PrestoDB gets its speed through dynamic JVM class generation, which is also not exactly easy to work with, but the system as a whole has been designed to make it easy to plug in extra data-sources.
H2 gets us a lot, but it is really tied in to the traditional model, and going from there to a distributed query engine like PrestoDB is probably harder than adding H2’s functionality to PrestoDB. Using both PrestoDB and H2 would seem like a good option, but then we have to maintain two SQL engines which won’t be entirely compatible for the end-user.
So PrestoDB seems like the winner. Sadly though, PrestoDB’s query execution path is very complicated (to be fair though, it is doing something pretty complicated!) It has a great SQL parser and logical execution planner, but then it’s really designed for distributing that query across multiple execution nodes, and gathering the results back. That’s great functionality that we’ll likely want one day, but it has a high overhead in terms of code complexity and thus in terms of execution time. I’m pretty sure that the overhead is too high to use it for a primary key lookup, for example, where modern databases can sustain 100k queries per second or more.
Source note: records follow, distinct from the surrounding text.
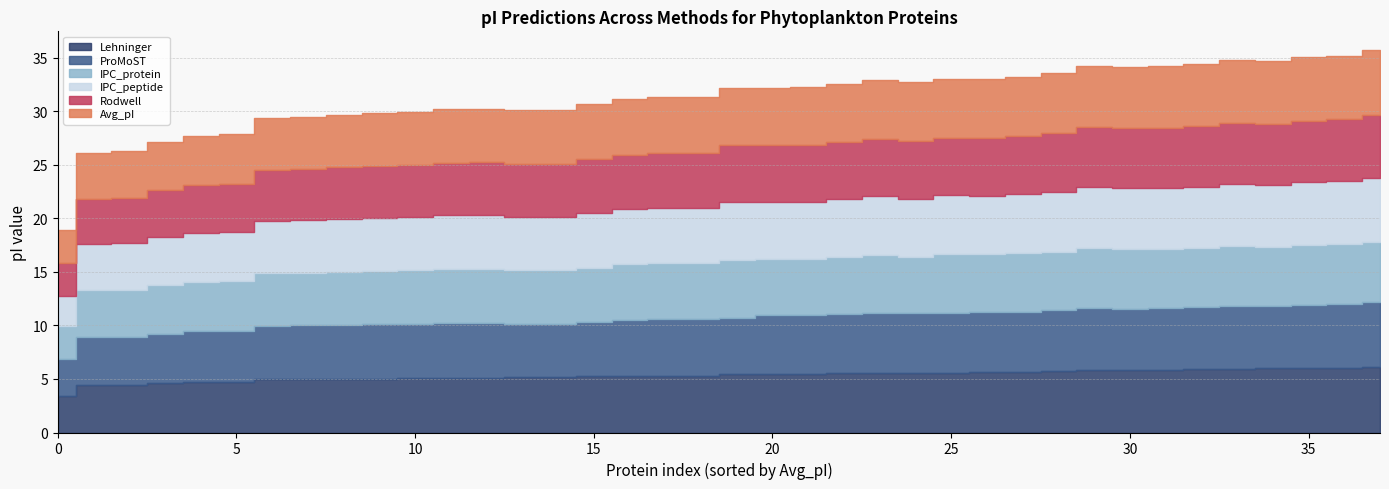

Reading left to right, list all the values displayed in this chart.

Lehninger: 3.4	4.4	4.5	4.6	4.7	4.7	5.0	5.0	5.0	5.2	5.2	5.0	5.1	5.1	5.1	5.3	5.3	5.3	5.3	5.5	5.5	5.6	5.5	5.6	5.6	5.7	5.7	5.5	5.6	5.9	5.9	6.0	6.0	6.1	5.8	5.8	5.9	6.2
Avg_pI: 3.1	4.3	4.3	4.5	4.6	4.6	4.9	4.9	4.9	5.0	5.0	4.9	5.0	5.0	5.0	5.1	5.2	5.2	5.2	5.4	5.4	5.5	5.4	5.5	5.5	5.6	5.6	5.4	5.5	5.8	5.8	5.9	5.9	6.0	5.7	5.7	5.8	6.1
ProMoST: 3.4	4.5	4.5	4.6	4.7	4.8	5.0	5.0	5.1	5.0	5.0	5.1	5.1	5.1	5.1	5.0	5.3	5.3	5.3	5.5	5.5	5.5	5.5	5.6	5.6	5.6	5.7	5.2	5.6	5.8	5.8	5.8	5.9	5.9	5.8	5.7	5.9	6.0
Rodwell: 3.0	4.2	4.2	4.4	4.5	4.5	4.8	4.8	4.8	4.9	4.9	4.8	4.9	4.9	4.9	5.0	5.1	5.1	5.1	5.3	5.3	5.4	5.3	5.4	5.4	5.4	5.5	5.3	5.4	5.6	5.7	5.7	5.8	5.8	5.6	5.6	5.7	5.9
IPC_peptide: 2.8	4.3	4.3	4.5	4.6	4.6	4.9	4.9	4.9	5.0	5.0	4.9	5.0	5.0	5.0	5.1	5.2	5.2	5.2	5.3	5.3	5.4	5.4	5.5	5.5	5.5	5.6	5.4	5.5	5.7	5.7	5.8	5.8	5.8	5.7	5.7	5.8	5.9
IPC_protein: 3.1	4.4	4.4	4.5	4.6	4.7	4.9	4.9	5.0	5.0	5.0	5.0	5.0	5.1	5.1	5.1	5.2	5.2	5.2	5.3	5.3	5.3	5.4	5.4	5.4	5.4	5.4	5.5	5.5	5.5	5.5	5.5	5.6	5.6	5.6	5.7	5.7	5.7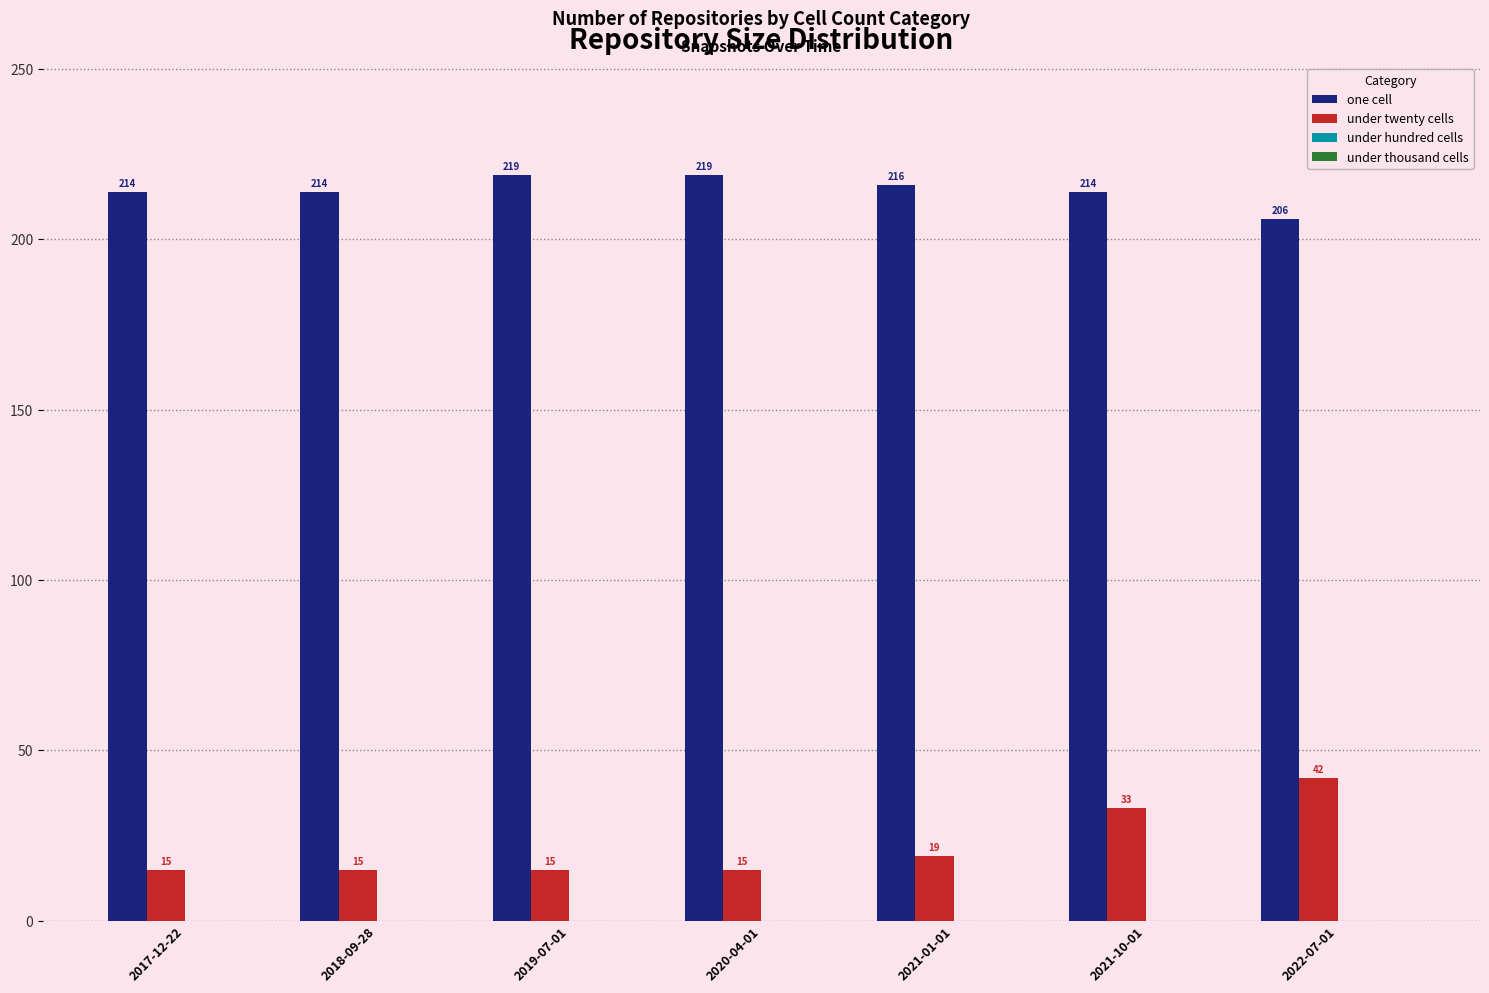

Which series changed the most between 2017-12-22 and 2022-07-01?

under twenty cells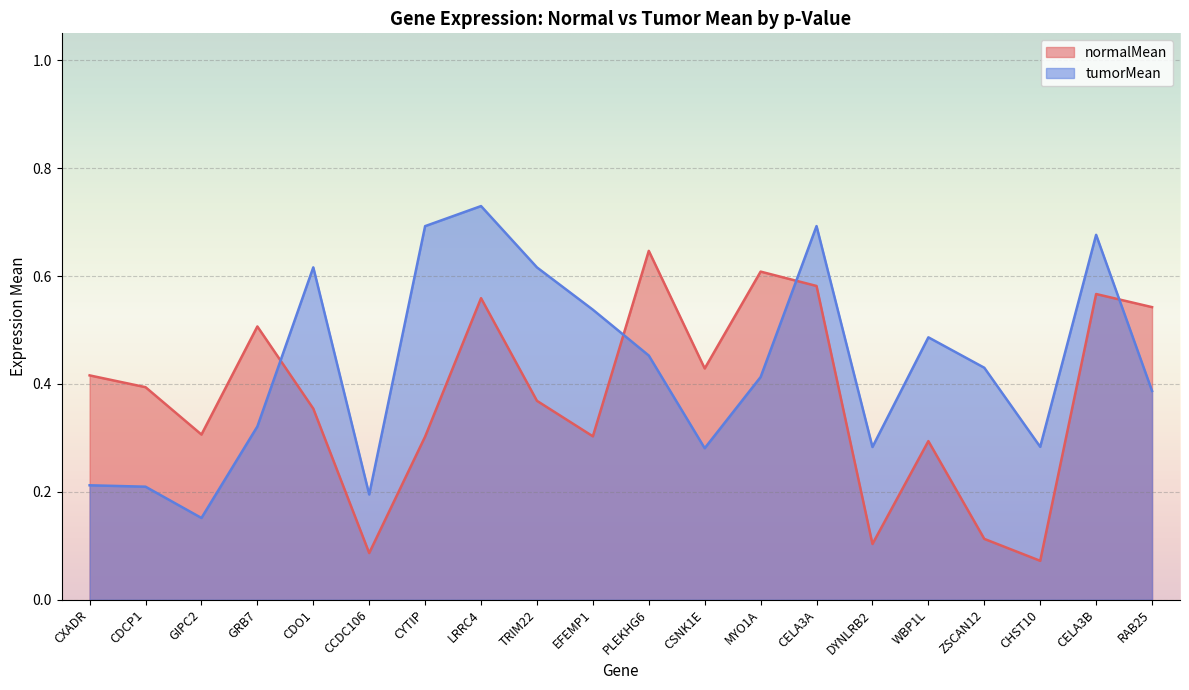

Reading right to left, extract all data points from this chart.

normalMean: RAB25=0.5	CELA3B=0.6	CHST10=0.1	ZSCAN12=0.1	WBP1L=0.3	DYNLRB2=0.1	CELA3A=0.6	MYO1A=0.6	CSNK1E=0.4	PLEKHG6=0.6	EFEMP1=0.3	TRIM22=0.4	LRRC4=0.6	CYTIP=0.3	CCDC106=0.1	CDO1=0.4	GRB7=0.5	GIPC2=0.3	CDCP1=0.4	CXADR=0.4
tumorMean: RAB25=0.4	CELA3B=0.7	CHST10=0.3	ZSCAN12=0.4	WBP1L=0.5	DYNLRB2=0.3	CELA3A=0.7	MYO1A=0.4	CSNK1E=0.3	PLEKHG6=0.5	EFEMP1=0.5	TRIM22=0.6	LRRC4=0.7	CYTIP=0.7	CCDC106=0.2	CDO1=0.6	GRB7=0.3	GIPC2=0.2	CDCP1=0.2	CXADR=0.2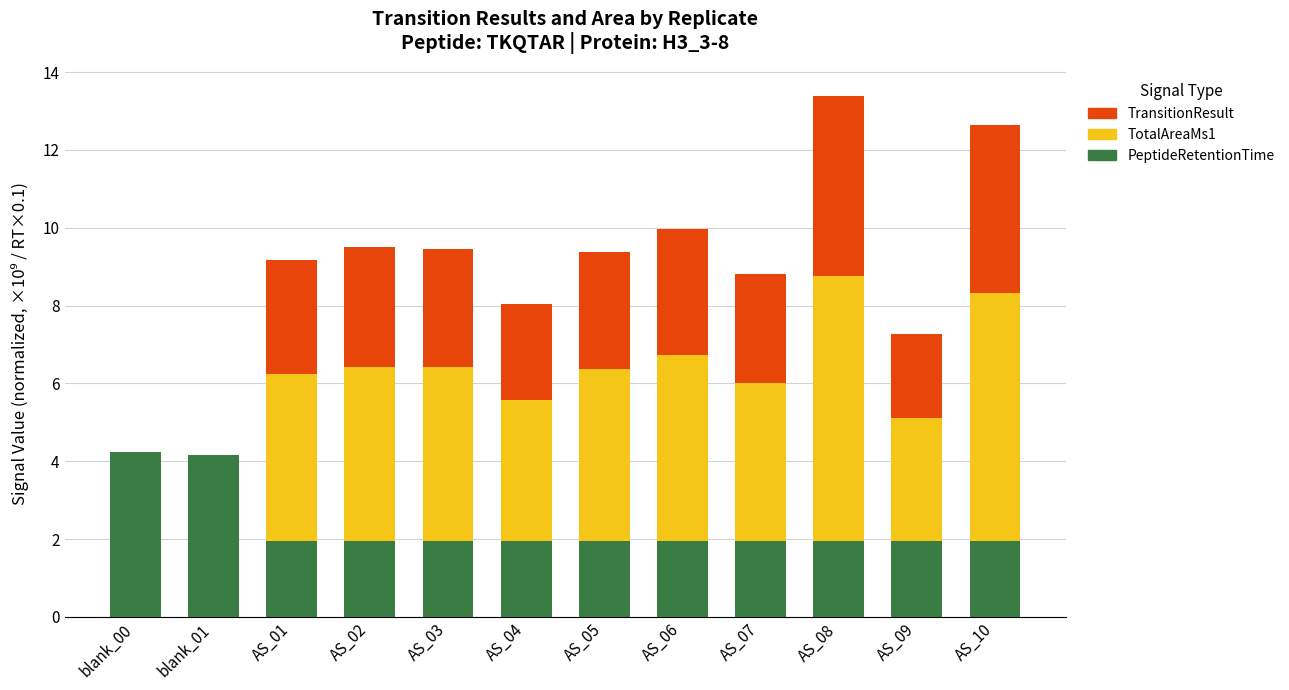

The value of PeptideRetentionTime at AS_02 is 2.7. True or false?

False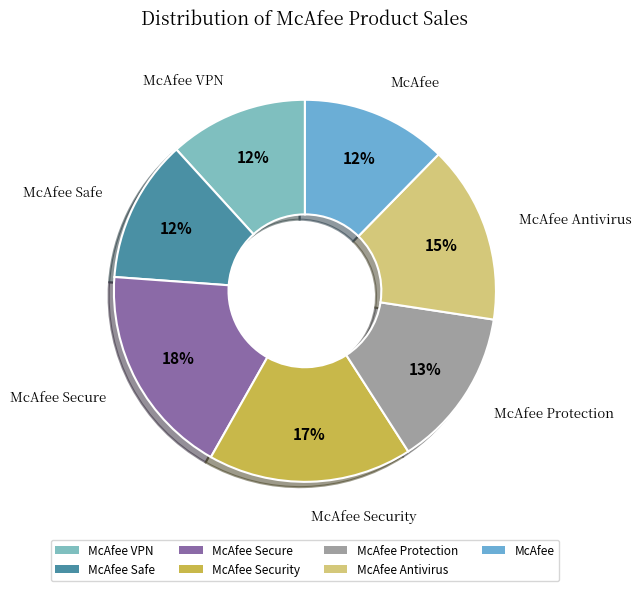

To the nearest percent, what percentage of the pie is McAfee Antivirus?

15%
My current plan is to try to adopt a hybrid model, to use PrestoDB’s basic infrastructure (parser, basic planning) to get from SQL into a nicer structure for execution. From there, I hope to check whether the query is simple enough for me to execute directly. If it is, I’ll execute it using specialized code, otherwise I’ll send it to PrestoDB for full processing. For now I will probably just cause complex queries to return a “not yet implemented” error!
This isn’t ideal though, because I’d have to reimplement a lot of what PrestoDB already does. So I’m basically splunking around PrestoDB’s codebase, trying to understand how it all fits together and where I can take it apart. More thought is needed here, but also I need to just try things out and learn by making mistakes. The plan for tomorrow is to get some form of SQL querying wired-up, even if it has to be special-cased and duplicates code!